EHS Practice Overview

It could be said (and has been said) that the Environmental Health and Safety Practice at ADL started with Dr. Little in the early 1900s. During the opening of MIT’s applied chemistry laboratory in 1909, Dr. Little said “Every waste that is prevented, or turned to profit, every problem solved, and every more effective process which is developed makes for better living in the material sense and for cleaner and more wholesome living in the higher sense”. Dr. Little’s 1910 “The Paper-Maker’s Trouble Book” is an amusing tome that provided a practical view of his words. Among other issues, his Trouble Book touched on efficient burns of coal-“ He let no dividends go up the chimney.” and wastewater effluents-“There are charges of nuisance from the wastewaters of the mill.
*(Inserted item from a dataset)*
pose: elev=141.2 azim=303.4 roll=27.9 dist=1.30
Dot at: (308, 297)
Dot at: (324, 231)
You know yourself that these waste waters carry away fiber, filler and color which cost good money and which ought to be in the sheet.”!

Yes, Arthur D. Little conceived of and practiced waste minimization long before it was popularized and finally written into law in the 1980s and 90s. From the early 1900s to the new millennium, an environmental business was a consistent theme at ADL.

In the next newsletter, two of our colleagues from the 1990s share their experiences at ADL with environmental auditing, due diligence, and remediation. Our company was an early entrant into Environmental Remediation, we worked on the Hooker Chemical sites prior to the Superfund Law in 1979. And we were instrumental in the beginnings of applying auditing skills to environmental issues;  Ladd Greeno, Gib Hedstrom and Maryanne DiBerto documented the principals and practices of environmental auditing in the early 1980s.